九州P2M研究会 井川 宏幸 [プロフィール] :1月号

 IT子会社に出向していたとき、P2Mに関する研修を受講し、平成15年にPMS資格を取得しました。当時、付加価値の創造やイノベーションの仕組みづくり等を特長とするP2Mの思想に共感しながらも、既に一定の知名度をもつPMPがあったことから、この新しい体系・制度が果たして普及するのか、今後自分の役に立つのか疑問に感じたことを思い出します。また、PMSの他にも毎年の維持登録が必要な資格を有していたこともあり、P2Mを継続的に学習し資格を更新していくのを止めようかと考えたこともありました。

 そのような状況のなか、平成18年頃、約1年間受けた社外研修の一環で、計6回の「ロジカル・コミュニケーション」コースを受講し、論理的に考える技術や書く技術を習得しました。これは、日常業務においての問題解決や文書作成に非常に有益であり、自分自身の中で確立されたフレームワークとして大変役立っています。しかしながら、厳しい経営環境やステークホルダーの利害関係等が複雑に絡み合った状況での問題解決においては、やはり、ビジョンを描き実現したい未来を創造していくP2M的なアプローチでないと突破口が開けないような状況を何度か経験したことで、あらためてP2Mの存在価値とその有効性を再認識しました。
 このため、PMS資格を保有しているだけではなく、九州P2M研究会という継続的な学習の場があるということを大変ありがたく感じています。
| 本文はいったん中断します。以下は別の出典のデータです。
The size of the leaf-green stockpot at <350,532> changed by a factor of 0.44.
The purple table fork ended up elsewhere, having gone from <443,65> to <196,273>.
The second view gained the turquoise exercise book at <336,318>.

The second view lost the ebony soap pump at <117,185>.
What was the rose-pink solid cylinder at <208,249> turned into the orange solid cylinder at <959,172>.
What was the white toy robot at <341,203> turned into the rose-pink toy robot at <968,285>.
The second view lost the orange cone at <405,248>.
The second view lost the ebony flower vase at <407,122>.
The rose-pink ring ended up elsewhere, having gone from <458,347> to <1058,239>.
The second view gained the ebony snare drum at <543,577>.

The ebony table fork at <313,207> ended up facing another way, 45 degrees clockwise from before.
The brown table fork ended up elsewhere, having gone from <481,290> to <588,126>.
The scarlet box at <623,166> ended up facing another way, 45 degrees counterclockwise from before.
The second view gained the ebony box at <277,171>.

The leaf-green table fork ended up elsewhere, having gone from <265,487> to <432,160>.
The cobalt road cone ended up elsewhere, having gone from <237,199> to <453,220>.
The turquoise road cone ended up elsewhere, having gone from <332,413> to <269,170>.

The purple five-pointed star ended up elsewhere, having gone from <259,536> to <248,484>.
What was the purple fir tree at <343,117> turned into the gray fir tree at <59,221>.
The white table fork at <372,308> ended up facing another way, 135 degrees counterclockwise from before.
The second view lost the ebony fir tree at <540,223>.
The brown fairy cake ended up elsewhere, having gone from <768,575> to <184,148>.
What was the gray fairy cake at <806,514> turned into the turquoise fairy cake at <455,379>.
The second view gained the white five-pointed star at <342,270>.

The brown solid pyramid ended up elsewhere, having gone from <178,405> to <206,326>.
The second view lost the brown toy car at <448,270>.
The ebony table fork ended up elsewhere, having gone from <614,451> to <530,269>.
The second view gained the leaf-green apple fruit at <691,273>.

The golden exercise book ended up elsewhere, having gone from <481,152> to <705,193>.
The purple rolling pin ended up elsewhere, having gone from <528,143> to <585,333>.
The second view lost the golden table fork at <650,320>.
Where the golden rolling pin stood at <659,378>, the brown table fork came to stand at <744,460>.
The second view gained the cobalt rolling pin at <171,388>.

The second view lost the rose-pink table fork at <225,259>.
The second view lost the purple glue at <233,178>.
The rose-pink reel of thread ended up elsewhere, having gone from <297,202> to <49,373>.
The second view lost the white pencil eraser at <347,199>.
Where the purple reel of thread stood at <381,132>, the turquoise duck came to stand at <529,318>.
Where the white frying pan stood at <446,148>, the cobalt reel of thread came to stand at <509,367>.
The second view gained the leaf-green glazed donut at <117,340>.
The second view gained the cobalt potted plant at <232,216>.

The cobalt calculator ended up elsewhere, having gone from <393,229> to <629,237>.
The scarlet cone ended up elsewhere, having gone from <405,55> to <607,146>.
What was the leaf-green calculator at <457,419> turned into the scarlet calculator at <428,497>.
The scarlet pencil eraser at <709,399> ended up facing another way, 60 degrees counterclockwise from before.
 ここ2年間の九州P2M研究会での継続的な活動テーマとしては、平成21年度は日本軍の組織論的研究「失敗の本質」(中公文庫)をベースに、平成22年度は人事業務改革の軌跡を描いたノンフィクション「プロジェクトファシリテーション」(日本経済新聞出版社)をベースに、P2Mの観点からマネジメントのポイント等をメンバーでディスカッションしながら取りまとめを行いました。
 今回のテーマは、情報処理推進機構(IPA)が取りまとめた「実務に活かすIT化の原理原則17ヶ条~プロジェクトを成功に導く超上流の勘どころ~」ですが、参加者がそれぞれの立場(ユーザーorベンダー)で意見交換を行い、原理原則の本質に迫るとともに自らのプロジェクトマネジメントへの実践的な活用につなげることができればと考えています。

 研究会へ継続的に参加することで、仕事におけるモチベーションの維持やさまざまな業界の方々との交流ができるなど、自己成長のひとつの場として活かせることから、ぜひ多くの皆さんに参加していただきたいのですが、九州はまだまだ少人数ですので、研究会活動がこれまで以上に発展していくよう、PMAJさんの協力を得ながら、私個人としても努力していきたいと思います。

 最後に、最近読んだ本のなかで、プロジェクトマネジメントの実践において参考になるものがありましたので紹介します。佐々木直彦著「プロデュース能力 ~ビジョンを形にする問題解決の思考と行動~」(日本能率協会マネジメントセンター)です。P2Mの思想と響きあう部分も多く、また物語が挿入されているため分かりやすく、おすすめです。